Un enjeu de santé publique
La Turquie fait face à une crise animale majeure. Le nombre croissant d’animaux errants dans le pays pose un véritable problème de santé publique, notamment avec l’augmentation des cas de rage.
Un projet de loi controversé
Face à cette situation, un projet de loi radicale est en cours d’examen. Brigitte Bardot, l’ancienne actrice française et fervente défenseure de la cause animale, a adressé un courrier au président turc Recep Tayyip Erdoğan le 23 juillet 2024 pour « l’alerter sur une menace effroyable qui pèse sur les animaux errants ». Le texte en question, fortement contesté, envisage l’euthanasie des quelque quatre millions de chiens errants que compte le pays.
Les protestations se multiplient
Ce projet de loi a suscité de vives protestations et une mobilisation massive des défenseurs des animaux, mais aussi de l’opposition parlementaire. Il est actuellement examiné en commission parlementaire avant d’être présenté aux députés. Bardot déclare : « Ne laissez pas la Turquie devenir un pays mal aimé et critiqué pour son indifférence et sa cruauté envers des êtres sensibles qui sont nos compagnons les plus fidèles. »

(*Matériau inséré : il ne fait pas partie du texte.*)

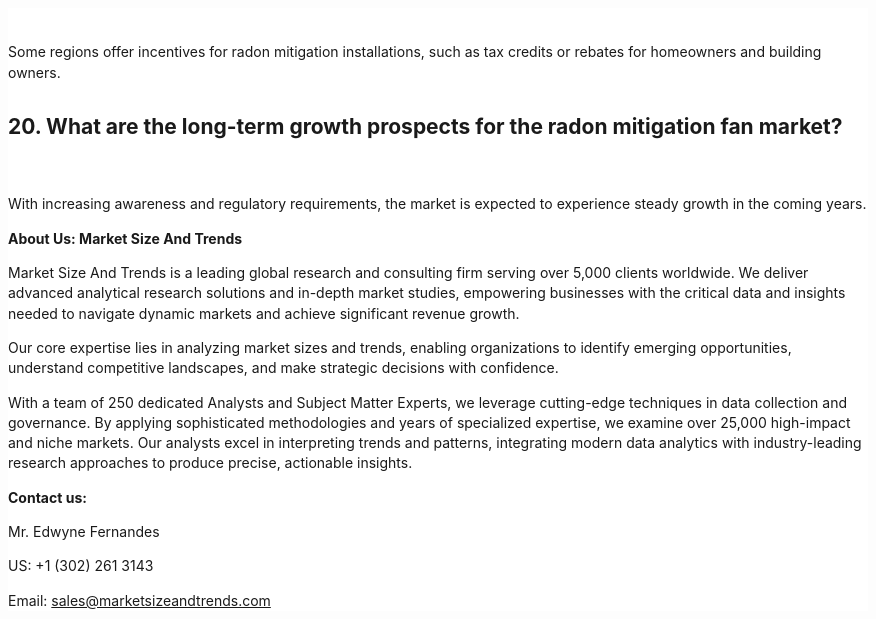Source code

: <p>&nbsp;</p><p>Some regions offer incentives for radon mitigation installations, such as tax credits or rebates for homeowners and building owners.</p> <h2>20. What are the long-term growth prospects for the radon mitigation fan market?</h2> <p>&nbsp;</p><p>With increasing awareness and regulatory requirements, the market is expected to experience steady growth in the coming years.</p></body></html></p><p><strong>About Us:&nbsp;Market Size And Trends</strong></p><p>Market Size And Trends&nbsp;is a leading global research and consulting firm serving over 5,000 clients worldwide. We deliver advanced analytical research solutions and in-depth market studies, empowering businesses with the critical data and insights needed to navigate dynamic markets and achieve significant revenue growth.</p><p>Our core expertise lies in analyzing market sizes and trends, enabling organizations to identify emerging opportunities, understand competitive landscapes, and make strategic decisions with confidence.</p><p>With a team of 250 dedicated Analysts and Subject Matter Experts, we leverage cutting-edge techniques in data collection and governance. By applying sophisticated methodologies and years of specialized expertise, we examine over 25,000 high-impact and niche markets. Our analysts excel in interpreting trends and patterns, integrating modern data analytics with industry-leading research approaches to produce precise, actionable insights.</p><p><strong>Contact us:</strong></p><p>Mr. Edwyne Fernandes</p><p>US: +1 (302) 261 3143</p><p>Email: <a href="mailto:sales@marketsizeandtrends.com">sales@marketsizeandtrends.com</a>&nbsp;</p>
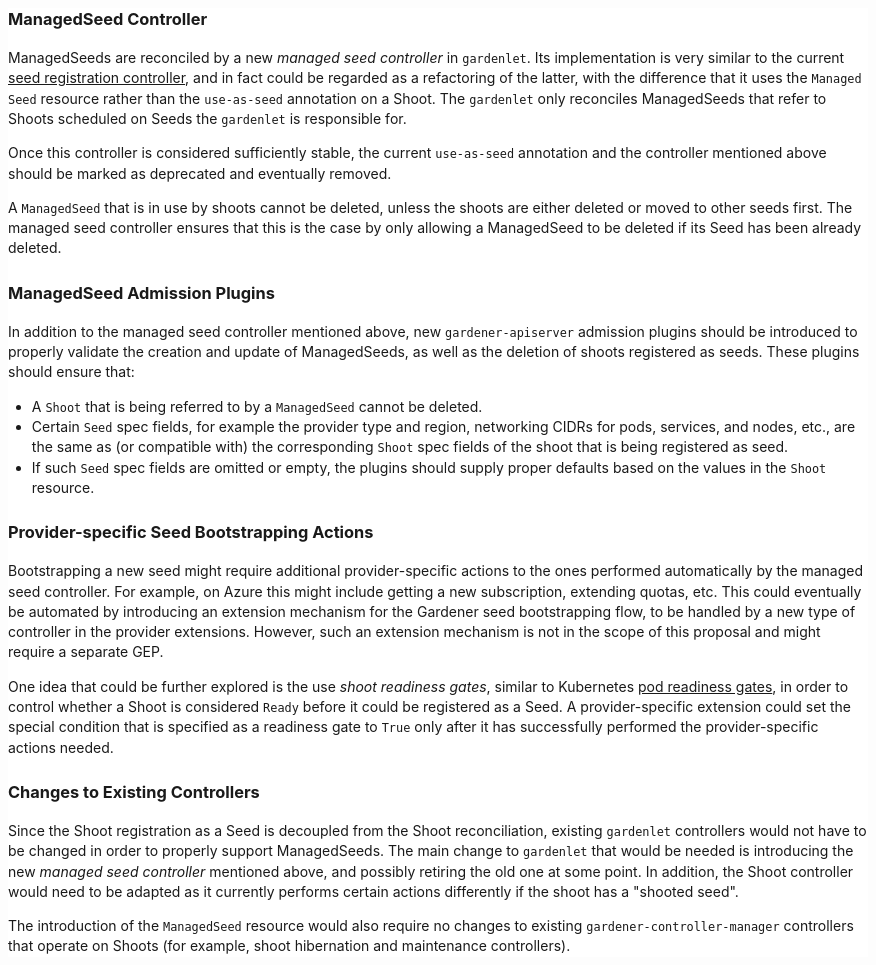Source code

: ### ManagedSeed Controller

ManagedSeeds are reconciled by a new *managed seed controller* in `gardenlet`. Its implementation is very similar to the current [seed registration controller](https://github.com/gardener/gardener/blob/master/pkg/gardenlet/controller/shoot/seed_registration_control.go), and in fact could be regarded as a refactoring of the latter, with the difference that it uses the `ManagedSeed` resource rather than the `use-as-seed` annotation on a Shoot. The `gardenlet` only reconciles ManagedSeeds that refer to Shoots scheduled on Seeds the `gardenlet` is responsible for.

Once this controller is considered sufficiently stable, the current `use-as-seed` annotation and the controller mentioned above should be marked as deprecated and eventually removed.

A `ManagedSeed` that is in use by shoots cannot be deleted, unless the shoots are either deleted or moved to other seeds first. The managed seed controller ensures that this is the case by only allowing a ManagedSeed to be deleted if its Seed has been already deleted.

### ManagedSeed Admission Plugins

In addition to the managed seed controller mentioned above, new `gardener-apiserver` admission plugins should be introduced to properly validate the creation and update of ManagedSeeds, as well as the deletion of shoots registered as seeds. These plugins should ensure that: 

* A `Shoot` that is being referred to by a `ManagedSeed` cannot be deleted.   
* Certain `Seed` spec fields, for example the provider type and region, networking CIDRs for pods, services, and nodes, etc., are the same as (or compatible with) the corresponding `Shoot` spec fields of the shoot that is being registered as seed. 
* If such `Seed` spec fields are omitted or empty, the plugins should supply proper defaults based on the values in the `Shoot` resource.

### Provider-specific Seed Bootstrapping Actions

Bootstrapping a new seed might require additional provider-specific actions to the ones performed automatically by the managed seed controller. For example, on Azure this might include getting a new subscription, extending quotas, etc. This could eventually be automated by introducing an extension mechanism for the Gardener seed bootstrapping flow, to be handled by a new type of controller in the provider extensions. However, such an extension mechanism is not in the scope of this proposal and might require a separate GEP.

One idea that could be further explored is the use *shoot readiness gates*, similar to Kubernetes [pod readiness gates](https://kubernetes.io/docs/concepts/workloads/pods/pod-lifecycle/#pod-readiness-gate), in order to control whether a Shoot is considered `Ready` before it could be registered as a Seed. A provider-specific extension could set the special condition that is specified as a readiness gate to `True` only after it has successfully performed the provider-specific actions needed.

### Changes to Existing Controllers

Since the Shoot registration as a Seed is decoupled from the Shoot reconciliation, existing `gardenlet` controllers would not have to be changed in order to properly support ManagedSeeds. The main change to `gardenlet` that would be needed is introducing the new *managed seed controller* mentioned above, and possibly retiring the old one at some point. In addition, the Shoot controller would need to be adapted as it currently performs certain actions differently if the shoot has a "shooted seed".

The introduction of the `ManagedSeed` resource would also require no changes to existing `gardener-controller-manager` controllers that operate on Shoots (for example, shoot hibernation and maintenance controllers).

Un problème sans équivalent
Le président Erdogan a reconnu fin mai l’existence d’un « problème de chiens errants qui n’existe dans aucun pays développé ». Il a cité l’augmentation des cas de rage et d’accidents causés par les canidés, qui ont fait ces cinq dernières années 55 décès et plus de 5 000 blessés. Une manifestation était organisée mardi soir à Istanbul pour protester contre cette loi.